:: Task prompt ::
The expected output is a copy of every line in the records with the string "scene".

:: Exercise input ::
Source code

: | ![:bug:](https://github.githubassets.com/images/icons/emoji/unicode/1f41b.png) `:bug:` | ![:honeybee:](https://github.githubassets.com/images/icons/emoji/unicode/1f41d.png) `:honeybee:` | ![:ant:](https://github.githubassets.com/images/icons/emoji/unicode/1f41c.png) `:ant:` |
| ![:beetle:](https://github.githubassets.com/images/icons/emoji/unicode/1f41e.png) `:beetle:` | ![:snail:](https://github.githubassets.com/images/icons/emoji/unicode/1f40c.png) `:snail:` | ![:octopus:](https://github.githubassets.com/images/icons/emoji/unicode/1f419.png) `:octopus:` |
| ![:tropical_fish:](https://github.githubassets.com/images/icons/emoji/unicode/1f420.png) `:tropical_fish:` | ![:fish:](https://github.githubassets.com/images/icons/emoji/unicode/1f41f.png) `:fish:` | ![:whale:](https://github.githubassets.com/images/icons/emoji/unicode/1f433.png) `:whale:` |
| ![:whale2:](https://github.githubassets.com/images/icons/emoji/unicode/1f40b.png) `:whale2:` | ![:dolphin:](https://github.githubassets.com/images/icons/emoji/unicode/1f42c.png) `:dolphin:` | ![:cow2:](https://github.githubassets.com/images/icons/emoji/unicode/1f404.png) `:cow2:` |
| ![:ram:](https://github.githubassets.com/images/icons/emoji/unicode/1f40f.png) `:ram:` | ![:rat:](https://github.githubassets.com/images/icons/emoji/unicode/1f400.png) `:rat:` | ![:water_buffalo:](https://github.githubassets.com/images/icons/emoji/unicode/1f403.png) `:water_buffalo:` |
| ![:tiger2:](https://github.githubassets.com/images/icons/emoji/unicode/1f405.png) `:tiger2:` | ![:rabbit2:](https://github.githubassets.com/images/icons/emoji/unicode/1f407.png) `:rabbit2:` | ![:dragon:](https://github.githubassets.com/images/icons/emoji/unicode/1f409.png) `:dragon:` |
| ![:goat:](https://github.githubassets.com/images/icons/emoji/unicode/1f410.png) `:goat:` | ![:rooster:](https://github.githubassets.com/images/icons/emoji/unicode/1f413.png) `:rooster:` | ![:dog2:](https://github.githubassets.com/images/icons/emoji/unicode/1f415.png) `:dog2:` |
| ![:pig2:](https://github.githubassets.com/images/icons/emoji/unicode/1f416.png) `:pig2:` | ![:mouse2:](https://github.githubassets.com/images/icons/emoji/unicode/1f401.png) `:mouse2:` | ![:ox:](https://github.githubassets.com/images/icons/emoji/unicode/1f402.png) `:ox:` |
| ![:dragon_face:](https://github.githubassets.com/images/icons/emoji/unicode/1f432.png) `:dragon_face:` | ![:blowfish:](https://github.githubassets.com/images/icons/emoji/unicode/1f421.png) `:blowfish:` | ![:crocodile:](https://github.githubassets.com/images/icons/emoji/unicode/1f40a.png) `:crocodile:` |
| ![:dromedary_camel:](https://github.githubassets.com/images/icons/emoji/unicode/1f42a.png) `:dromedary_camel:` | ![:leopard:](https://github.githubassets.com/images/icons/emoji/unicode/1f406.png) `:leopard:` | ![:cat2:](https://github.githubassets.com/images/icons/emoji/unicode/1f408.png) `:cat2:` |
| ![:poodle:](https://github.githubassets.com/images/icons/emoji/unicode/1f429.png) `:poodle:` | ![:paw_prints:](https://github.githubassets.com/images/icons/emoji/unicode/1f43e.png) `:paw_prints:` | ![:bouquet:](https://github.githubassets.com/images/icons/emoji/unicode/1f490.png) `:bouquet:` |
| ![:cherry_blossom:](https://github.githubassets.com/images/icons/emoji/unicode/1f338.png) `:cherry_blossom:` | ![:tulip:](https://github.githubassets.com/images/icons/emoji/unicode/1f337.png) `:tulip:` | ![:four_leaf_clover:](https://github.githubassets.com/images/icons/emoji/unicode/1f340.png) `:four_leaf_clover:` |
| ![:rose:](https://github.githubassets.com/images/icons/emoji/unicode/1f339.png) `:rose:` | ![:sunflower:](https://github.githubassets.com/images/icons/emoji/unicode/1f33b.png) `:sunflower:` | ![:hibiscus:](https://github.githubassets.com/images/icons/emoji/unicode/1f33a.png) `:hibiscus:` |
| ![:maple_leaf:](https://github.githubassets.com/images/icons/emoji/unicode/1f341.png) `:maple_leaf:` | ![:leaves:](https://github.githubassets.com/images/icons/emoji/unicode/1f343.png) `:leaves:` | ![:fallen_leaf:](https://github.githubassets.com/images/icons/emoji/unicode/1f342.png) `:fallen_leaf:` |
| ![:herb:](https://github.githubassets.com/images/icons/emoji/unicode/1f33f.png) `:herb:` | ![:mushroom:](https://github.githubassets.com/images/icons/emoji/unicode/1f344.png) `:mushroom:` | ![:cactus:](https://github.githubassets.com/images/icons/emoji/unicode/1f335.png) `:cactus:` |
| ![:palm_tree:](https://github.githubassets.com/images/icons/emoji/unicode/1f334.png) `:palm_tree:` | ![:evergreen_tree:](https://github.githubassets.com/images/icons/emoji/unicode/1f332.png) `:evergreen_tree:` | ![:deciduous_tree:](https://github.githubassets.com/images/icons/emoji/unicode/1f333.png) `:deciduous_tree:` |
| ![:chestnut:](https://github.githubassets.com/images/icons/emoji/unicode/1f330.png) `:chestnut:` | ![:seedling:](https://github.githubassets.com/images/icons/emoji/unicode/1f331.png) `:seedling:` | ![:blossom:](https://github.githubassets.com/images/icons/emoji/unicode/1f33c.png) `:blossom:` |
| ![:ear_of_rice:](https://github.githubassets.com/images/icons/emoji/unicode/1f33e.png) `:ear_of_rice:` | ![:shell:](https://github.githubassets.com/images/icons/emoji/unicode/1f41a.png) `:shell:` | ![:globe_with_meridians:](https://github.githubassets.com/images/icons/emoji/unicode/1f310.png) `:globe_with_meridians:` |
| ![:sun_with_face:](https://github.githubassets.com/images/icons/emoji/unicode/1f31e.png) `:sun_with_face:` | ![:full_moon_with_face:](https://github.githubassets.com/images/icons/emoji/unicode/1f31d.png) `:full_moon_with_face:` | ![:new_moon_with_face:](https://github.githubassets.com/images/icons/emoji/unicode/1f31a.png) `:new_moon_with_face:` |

---

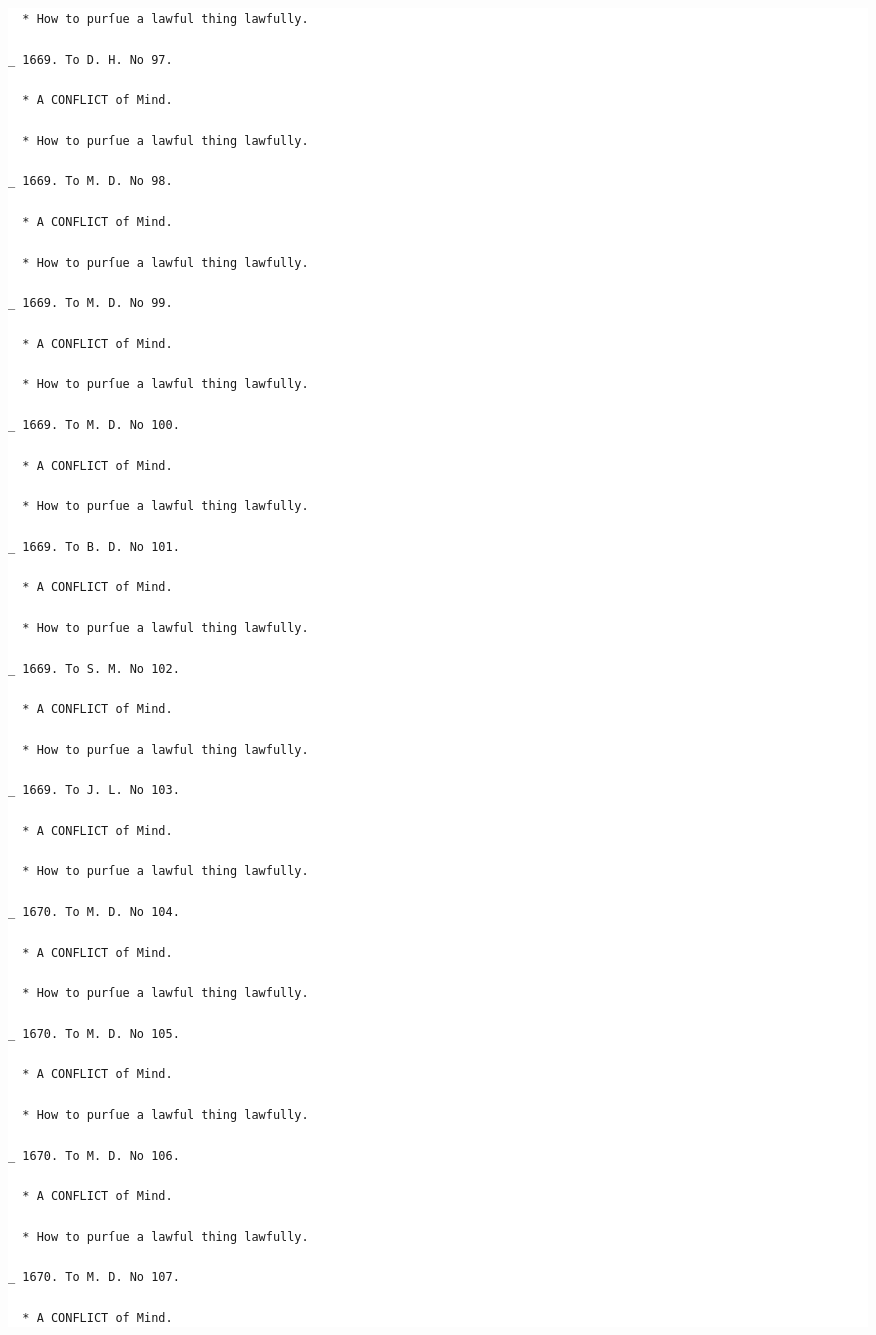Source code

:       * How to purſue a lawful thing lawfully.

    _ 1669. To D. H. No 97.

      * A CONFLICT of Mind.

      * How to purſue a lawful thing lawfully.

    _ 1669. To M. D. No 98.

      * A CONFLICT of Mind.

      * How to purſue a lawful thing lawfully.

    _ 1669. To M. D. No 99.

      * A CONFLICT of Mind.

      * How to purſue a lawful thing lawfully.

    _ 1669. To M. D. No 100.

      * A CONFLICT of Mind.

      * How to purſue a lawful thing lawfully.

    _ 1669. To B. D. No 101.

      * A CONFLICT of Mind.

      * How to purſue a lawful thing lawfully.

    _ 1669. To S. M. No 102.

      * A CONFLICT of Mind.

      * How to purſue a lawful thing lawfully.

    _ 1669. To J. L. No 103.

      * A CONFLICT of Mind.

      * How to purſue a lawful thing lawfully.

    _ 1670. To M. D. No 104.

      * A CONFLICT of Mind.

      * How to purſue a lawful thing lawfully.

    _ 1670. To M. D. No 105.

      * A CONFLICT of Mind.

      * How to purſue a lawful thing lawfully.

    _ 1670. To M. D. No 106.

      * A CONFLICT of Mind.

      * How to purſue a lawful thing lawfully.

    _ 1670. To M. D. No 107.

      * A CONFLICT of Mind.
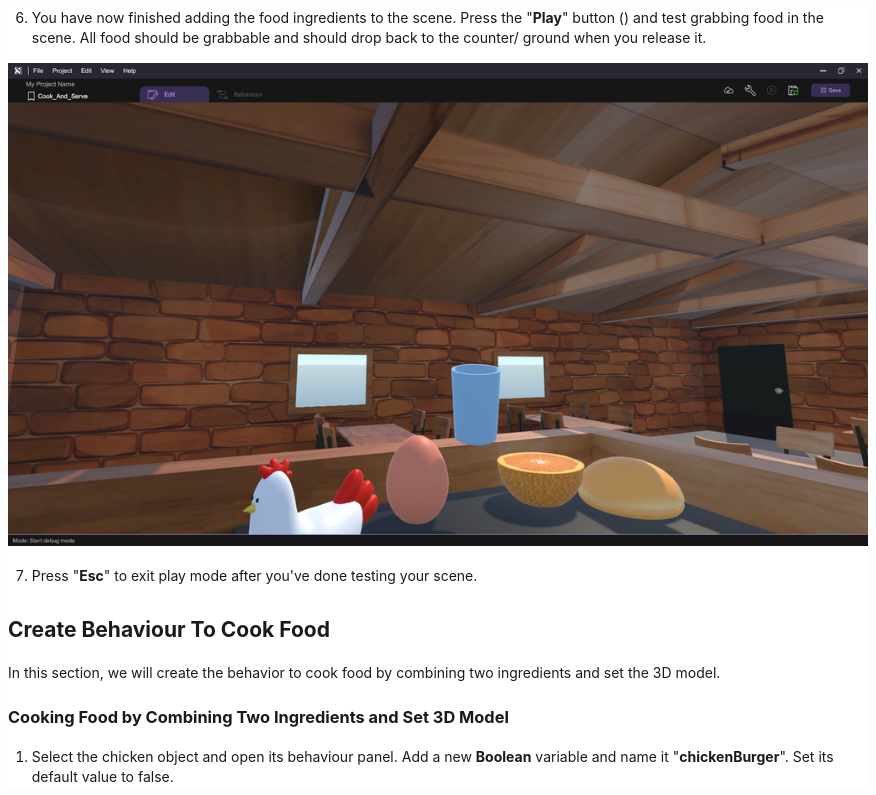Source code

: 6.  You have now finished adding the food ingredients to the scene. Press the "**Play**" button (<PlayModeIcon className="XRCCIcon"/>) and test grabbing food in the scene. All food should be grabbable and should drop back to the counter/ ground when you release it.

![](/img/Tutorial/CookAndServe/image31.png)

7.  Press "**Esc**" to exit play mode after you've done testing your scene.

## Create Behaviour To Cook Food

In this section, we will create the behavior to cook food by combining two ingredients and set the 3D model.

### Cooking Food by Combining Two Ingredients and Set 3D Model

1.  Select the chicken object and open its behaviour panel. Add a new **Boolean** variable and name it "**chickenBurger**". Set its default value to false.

:: Response to the exercise ::
: 6.  You have now finished adding the food ingredients to the scene. Press the "**Play**" button (<PlayModeIcon className="XRCCIcon"/>) and test grabbing food in the scene. All food should be grabbable and should drop back to the counter/ ground when you release it.
7.  Press "**Esc**" to exit play mode after you've done testing your scene.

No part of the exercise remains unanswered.